[Written problem 1]
List every source the study methods excerpt cites with a publication year, giving the author or organization and the year as the excerpt shows them.

-- Begin Selected extract --

Participants heard the 20 Hungarian phrases as prompts—presented in a different, randomized order—and attempted to recall and reproduce the equivalent English phrase. For this test, participants heard the Hungarian stimuli in the same way as during the learning sessions (e.g., spoken, rhythmically spoken, or sung phrases, depending on the group to which a participant had been assigned).

Hungarian recognition test

The participants were asked to make same/different judgments for accurate and inaccurate spoken versions of the 20 Hungarian phrases they had learned—again presented in a different, randomized order. Ten of the Hungarian phrases were presented with all syllables in the correct order. In the remaining ten items, two adjacent syllables within each phrase were swapped, resulting in new, incorrect Hungarian phrases (e.g., Megismételné, kérem was changed to Megistelméné, kérem). A native English speaker created the ten new, “inaccurate” Hungarian phrases, and then the same Hungarian speaker who was recorded for the other Hungarian stimuli was audio-recorded saying these ten “inaccurate” phrases. Because the ten inaccurate Hungarian phrases still had all of the same syllables, they sounded very similar (but not identical) to the phrases that participants had heard during the learning sessions.

Delayed-recall Hungarian conversation

Participants were asked to engage in a short conversation entirely in Hungarian, 20 min after the final learning session had been completed. They were informed that they would hear a series of Hungarian phrases on an audio recording and were instructed to respond by using a Hungarian phrase that would make sense in the context. The participants were encouraged to guess or to attempt to recall and reproduce the Hungarian phrases for “I don’t know” or “I don’t understand” if they were unsure of how else to respond. The recording consisted of five simple Hungarian phrases, separated by 8-s pauses, which functioned as one side of a brief conversation.

Other measures

The participants also completed a number of additional measures and questionnaires relating to their musical and language learning abilities and experience. They reported their age and gender at the start of the experiment session. This was followed by an assessment of each participant’s phonological working memory, using the 20 low-wordlike items from the Children’s Test of Nonword Repetition (CNRep) developed by Archibald and Gathercole (2006, p. 514). Each participant also completed the 20-item self-report Positive and Negative Affect Scale (PANAS) mood questionnaire (Watson, Clark, & Tellegen, 1988) at the beginning and end of the experimental session. A brief language aptitude test (adapted from the modern language aptitude test of Gilleece, 2006) and a short questionnaire about the participant’s language-learning experience were administered, in addition to a brief musical ability test (adapted from the musical ability tests developed by Overy, Nicolson, Fawcett, & Clarke, 2003) and a short questionnaire about their musical training and experience.

Procedure

The experimental sessions were held in a quiet room at a comfortable temperature and with appropriate lighting. All of the participants completed an informed consent form and were treated according to the ethical research standards published by the American Psychological Association (2002). Sessions were completed on an individual basis, with each participant taking approximately 60 min to complete all sections of the experiment. The participants were compensated £6 for their time.

Participants first completed the phonological working memory test (CNRep) by repeating each nonword after the researcher. This test was followed by the brief, presession mood questionnaire (PANAS) and the multiple-choice Hungarian vocabulary pretest, both of which were presented on a Windows desktop computer. Because the Firefox Web browser was displayed full-screen without displaying the URL, participants could neither return to a previous screen nor proceed to the next page until all of the required responses for each webpage were completed.

-- End Selected extract --
-- Begin Source records --

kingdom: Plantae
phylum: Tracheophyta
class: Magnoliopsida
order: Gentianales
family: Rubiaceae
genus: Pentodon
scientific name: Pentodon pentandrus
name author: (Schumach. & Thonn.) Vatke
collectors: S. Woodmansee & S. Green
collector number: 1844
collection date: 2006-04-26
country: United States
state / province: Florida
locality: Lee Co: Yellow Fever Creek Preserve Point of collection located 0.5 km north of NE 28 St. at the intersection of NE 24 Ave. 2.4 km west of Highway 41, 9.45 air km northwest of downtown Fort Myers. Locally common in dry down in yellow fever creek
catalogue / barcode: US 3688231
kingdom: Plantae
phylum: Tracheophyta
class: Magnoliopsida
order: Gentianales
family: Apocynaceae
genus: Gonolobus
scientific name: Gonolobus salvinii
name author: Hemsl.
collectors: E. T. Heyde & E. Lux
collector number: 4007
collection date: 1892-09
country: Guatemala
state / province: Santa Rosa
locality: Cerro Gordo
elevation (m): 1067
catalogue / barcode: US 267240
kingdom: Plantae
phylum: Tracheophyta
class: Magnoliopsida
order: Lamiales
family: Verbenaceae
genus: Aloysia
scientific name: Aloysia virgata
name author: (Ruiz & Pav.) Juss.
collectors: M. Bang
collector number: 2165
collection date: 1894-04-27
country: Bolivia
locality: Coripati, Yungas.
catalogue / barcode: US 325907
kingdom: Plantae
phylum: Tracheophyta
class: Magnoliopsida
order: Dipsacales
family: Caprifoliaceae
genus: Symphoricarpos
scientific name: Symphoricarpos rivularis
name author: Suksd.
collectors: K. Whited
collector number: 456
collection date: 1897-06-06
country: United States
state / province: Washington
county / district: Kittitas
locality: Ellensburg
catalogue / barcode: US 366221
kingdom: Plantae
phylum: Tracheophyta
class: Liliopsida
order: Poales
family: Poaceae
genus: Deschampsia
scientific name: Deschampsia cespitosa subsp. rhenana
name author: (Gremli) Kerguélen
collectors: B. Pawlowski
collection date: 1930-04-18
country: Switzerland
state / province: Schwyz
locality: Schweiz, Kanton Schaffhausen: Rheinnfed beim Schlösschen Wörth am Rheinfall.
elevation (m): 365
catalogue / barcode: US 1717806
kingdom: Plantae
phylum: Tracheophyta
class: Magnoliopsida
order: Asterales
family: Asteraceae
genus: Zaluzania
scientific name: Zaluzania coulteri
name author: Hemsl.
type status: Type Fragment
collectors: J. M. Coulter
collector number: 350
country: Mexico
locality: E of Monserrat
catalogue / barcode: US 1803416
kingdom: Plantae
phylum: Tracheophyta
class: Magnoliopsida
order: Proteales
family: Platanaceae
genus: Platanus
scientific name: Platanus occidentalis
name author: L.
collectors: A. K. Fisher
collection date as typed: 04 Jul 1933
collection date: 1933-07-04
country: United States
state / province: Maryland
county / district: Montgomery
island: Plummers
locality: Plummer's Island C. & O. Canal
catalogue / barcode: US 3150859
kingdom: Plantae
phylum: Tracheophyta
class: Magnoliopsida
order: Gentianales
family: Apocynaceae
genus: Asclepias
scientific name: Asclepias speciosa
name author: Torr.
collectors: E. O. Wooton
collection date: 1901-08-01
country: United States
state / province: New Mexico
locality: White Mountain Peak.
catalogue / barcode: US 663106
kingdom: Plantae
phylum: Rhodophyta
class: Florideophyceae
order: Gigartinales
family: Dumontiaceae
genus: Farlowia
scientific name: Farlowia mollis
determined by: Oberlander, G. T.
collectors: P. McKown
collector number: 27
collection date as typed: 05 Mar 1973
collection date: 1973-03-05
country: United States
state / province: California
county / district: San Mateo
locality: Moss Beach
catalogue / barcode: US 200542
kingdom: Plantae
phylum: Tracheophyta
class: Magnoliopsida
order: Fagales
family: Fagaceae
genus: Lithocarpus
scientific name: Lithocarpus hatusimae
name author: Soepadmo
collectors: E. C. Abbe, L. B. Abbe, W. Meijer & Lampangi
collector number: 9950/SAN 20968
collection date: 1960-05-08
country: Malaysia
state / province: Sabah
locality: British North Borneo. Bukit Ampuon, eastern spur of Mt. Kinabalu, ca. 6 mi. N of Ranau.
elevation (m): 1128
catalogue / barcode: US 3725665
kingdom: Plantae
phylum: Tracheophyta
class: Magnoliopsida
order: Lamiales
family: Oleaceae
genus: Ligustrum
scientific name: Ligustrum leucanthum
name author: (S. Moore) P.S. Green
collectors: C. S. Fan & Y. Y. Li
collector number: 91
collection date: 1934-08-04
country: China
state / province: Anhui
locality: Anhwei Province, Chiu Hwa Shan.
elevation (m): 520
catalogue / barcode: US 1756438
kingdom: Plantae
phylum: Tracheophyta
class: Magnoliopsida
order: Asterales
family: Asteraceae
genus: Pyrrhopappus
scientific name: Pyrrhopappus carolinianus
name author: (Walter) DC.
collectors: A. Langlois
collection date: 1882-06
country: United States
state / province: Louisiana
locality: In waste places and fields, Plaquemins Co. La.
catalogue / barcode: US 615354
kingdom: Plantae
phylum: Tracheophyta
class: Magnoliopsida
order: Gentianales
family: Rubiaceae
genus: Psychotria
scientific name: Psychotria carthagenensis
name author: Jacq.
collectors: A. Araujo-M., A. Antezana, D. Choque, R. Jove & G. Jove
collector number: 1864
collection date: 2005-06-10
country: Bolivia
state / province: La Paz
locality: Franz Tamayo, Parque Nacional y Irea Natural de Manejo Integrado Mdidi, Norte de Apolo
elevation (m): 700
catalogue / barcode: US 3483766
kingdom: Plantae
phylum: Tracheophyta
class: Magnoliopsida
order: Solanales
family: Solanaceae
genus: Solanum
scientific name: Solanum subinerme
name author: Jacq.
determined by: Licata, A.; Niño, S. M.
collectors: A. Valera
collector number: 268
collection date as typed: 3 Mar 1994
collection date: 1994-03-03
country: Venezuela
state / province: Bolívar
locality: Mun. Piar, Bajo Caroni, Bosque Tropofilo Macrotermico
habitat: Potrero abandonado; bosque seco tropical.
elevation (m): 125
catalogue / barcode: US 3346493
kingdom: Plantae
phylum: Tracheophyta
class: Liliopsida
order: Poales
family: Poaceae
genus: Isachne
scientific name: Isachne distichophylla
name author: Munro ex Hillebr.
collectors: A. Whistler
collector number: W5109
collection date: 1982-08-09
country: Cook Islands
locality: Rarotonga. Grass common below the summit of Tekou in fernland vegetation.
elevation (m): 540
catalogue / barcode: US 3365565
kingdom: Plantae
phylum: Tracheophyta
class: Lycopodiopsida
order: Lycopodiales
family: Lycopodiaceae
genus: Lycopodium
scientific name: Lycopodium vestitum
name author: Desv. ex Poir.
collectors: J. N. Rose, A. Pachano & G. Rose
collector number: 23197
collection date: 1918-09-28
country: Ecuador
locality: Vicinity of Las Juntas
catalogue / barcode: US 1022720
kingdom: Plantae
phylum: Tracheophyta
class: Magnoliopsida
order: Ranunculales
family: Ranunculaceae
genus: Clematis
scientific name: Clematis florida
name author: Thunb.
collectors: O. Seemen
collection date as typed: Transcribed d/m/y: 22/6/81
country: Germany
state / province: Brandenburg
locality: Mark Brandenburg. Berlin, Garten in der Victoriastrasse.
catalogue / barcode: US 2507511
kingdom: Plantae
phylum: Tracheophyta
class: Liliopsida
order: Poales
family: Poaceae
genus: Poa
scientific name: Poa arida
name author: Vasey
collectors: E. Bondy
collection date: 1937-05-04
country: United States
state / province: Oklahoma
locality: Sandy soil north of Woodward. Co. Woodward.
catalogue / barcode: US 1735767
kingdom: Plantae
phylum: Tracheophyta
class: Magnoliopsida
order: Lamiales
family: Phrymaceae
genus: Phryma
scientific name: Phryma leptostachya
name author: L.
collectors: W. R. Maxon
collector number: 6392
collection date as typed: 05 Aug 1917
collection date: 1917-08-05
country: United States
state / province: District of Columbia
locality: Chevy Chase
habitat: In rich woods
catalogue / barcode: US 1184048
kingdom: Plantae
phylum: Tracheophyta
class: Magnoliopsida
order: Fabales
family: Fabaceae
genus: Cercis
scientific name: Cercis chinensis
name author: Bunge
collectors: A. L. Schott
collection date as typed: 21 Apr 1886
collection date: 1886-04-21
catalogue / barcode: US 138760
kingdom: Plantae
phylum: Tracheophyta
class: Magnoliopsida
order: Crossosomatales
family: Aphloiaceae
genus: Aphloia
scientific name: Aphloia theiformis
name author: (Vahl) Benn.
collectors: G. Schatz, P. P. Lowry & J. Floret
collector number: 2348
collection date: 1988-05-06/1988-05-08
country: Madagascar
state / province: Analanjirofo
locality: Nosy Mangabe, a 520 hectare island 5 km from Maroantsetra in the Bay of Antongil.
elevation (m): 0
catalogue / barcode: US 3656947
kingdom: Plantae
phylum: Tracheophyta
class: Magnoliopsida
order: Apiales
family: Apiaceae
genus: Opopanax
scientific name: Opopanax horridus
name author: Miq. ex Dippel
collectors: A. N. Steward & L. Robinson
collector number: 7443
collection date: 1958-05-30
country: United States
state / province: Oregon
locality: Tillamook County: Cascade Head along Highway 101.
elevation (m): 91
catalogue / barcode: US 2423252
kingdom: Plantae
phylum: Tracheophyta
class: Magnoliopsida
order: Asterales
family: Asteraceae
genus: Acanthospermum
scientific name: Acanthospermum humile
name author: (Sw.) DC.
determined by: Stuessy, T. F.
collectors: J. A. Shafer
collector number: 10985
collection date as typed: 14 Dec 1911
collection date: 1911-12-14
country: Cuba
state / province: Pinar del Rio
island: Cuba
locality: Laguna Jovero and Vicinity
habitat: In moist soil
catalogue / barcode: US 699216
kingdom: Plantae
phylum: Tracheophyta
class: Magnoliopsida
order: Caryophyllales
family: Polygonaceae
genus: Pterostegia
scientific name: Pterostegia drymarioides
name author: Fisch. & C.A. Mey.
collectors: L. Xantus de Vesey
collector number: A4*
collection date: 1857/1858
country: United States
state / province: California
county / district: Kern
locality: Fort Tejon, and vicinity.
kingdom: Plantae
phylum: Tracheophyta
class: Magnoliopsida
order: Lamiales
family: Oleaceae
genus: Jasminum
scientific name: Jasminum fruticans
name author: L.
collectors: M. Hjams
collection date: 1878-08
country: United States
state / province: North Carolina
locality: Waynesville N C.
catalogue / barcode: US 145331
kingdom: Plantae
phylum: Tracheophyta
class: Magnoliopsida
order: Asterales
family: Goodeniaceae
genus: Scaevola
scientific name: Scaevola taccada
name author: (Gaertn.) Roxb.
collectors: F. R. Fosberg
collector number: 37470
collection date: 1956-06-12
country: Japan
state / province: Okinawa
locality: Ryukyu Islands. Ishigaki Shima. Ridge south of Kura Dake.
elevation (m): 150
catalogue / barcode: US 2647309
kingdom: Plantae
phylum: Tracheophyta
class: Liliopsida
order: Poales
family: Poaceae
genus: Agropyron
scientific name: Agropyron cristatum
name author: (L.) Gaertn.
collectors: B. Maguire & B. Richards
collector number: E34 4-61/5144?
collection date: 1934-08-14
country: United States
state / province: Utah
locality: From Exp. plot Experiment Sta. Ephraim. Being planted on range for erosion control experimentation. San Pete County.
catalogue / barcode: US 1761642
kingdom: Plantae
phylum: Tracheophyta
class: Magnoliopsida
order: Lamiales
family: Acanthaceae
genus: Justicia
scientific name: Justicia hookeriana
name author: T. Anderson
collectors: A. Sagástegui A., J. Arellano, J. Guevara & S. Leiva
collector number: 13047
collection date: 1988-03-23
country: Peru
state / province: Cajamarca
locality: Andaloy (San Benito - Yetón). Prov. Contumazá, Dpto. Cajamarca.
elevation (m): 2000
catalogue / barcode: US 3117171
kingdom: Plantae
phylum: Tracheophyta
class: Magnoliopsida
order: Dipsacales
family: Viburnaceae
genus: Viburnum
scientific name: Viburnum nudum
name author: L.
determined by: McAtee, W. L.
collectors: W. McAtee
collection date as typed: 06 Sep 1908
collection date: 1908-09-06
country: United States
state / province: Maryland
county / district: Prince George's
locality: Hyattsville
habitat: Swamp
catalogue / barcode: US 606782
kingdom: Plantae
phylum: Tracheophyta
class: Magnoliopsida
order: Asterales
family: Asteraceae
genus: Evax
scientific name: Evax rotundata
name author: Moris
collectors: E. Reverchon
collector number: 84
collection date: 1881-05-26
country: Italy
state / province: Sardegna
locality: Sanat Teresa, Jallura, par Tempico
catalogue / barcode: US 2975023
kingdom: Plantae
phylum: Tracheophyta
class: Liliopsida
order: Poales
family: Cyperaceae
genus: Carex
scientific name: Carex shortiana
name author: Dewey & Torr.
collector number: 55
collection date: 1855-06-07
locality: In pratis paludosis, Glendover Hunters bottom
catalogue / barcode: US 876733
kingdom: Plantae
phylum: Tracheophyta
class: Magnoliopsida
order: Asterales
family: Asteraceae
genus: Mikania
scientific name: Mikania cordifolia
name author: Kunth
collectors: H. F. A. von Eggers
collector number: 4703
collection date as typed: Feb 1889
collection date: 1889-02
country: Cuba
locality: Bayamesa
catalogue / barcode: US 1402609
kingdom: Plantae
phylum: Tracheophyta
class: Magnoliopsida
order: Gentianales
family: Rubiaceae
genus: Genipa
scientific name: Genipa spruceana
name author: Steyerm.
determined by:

-- End Source records --

[Written problem 2]
Render the lines of the entries as a Markdown table with the columns No. and Line, starting with the line containing "genus: Jasminum" and going on through the line containing "scientific name: Agropyron cristatum". Number the rows in order and leave out any blank lines.

[Output 1]
- Archibald and Gathercole (2006)
- Watson, Clark, & Tellegen (1988)
- Gilleece (2006)
- Overy, Nicolson, Fawcett, & Clarke (2003)
- American Psychological Association (2002)

[Output 2]
| No. | Line |
|---|---|
| 1 | genus: Jasminum |
| 2 | scientific name: Jasminum fruticans |
| 3 | name author: L. |
| 4 | collectors: M. Hjams |
| 5 | collection date: 1878-08 |
| 6 | country: United States |
| 7 | state / province: North Carolina |
| 8 | locality: Waynesville N C. |
| 9 | catalogue / barcode: US 145331 |
| 10 | kingdom: Plantae |
| 11 | phylum: Tracheophyta |
| 12 | class: Magnoliopsida |
| 13 | order: Asterales |
| 14 | family: Goodeniaceae |
| 15 | genus: Scaevola |
| 16 | scientific name: Scaevola taccada |
| 17 | name author: (Gaertn.) Roxb. |
| 18 | collectors: F. R. Fosberg |
| 19 | collector number: 37470 |
| 20 | collection date: 1956-06-12 |
| 21 | country: Japan |
| 22 | state / province: Okinawa |
| 23 | locality: Ryukyu Islands. Ishigaki Shima. Ridge south of Kura Dake. |
| 24 | elevation (m): 150 |
| 25 | catalogue / barcode: US 2647309 |
| 26 | kingdom: Plantae |
| 27 | phylum: Tracheophyta |
| 28 | class: Liliopsida |
| 29 | order: Poales |
| 30 | family: Poaceae |
| 31 | genus: Agropyron |
| 32 | scientific name: Agropyron cristatum |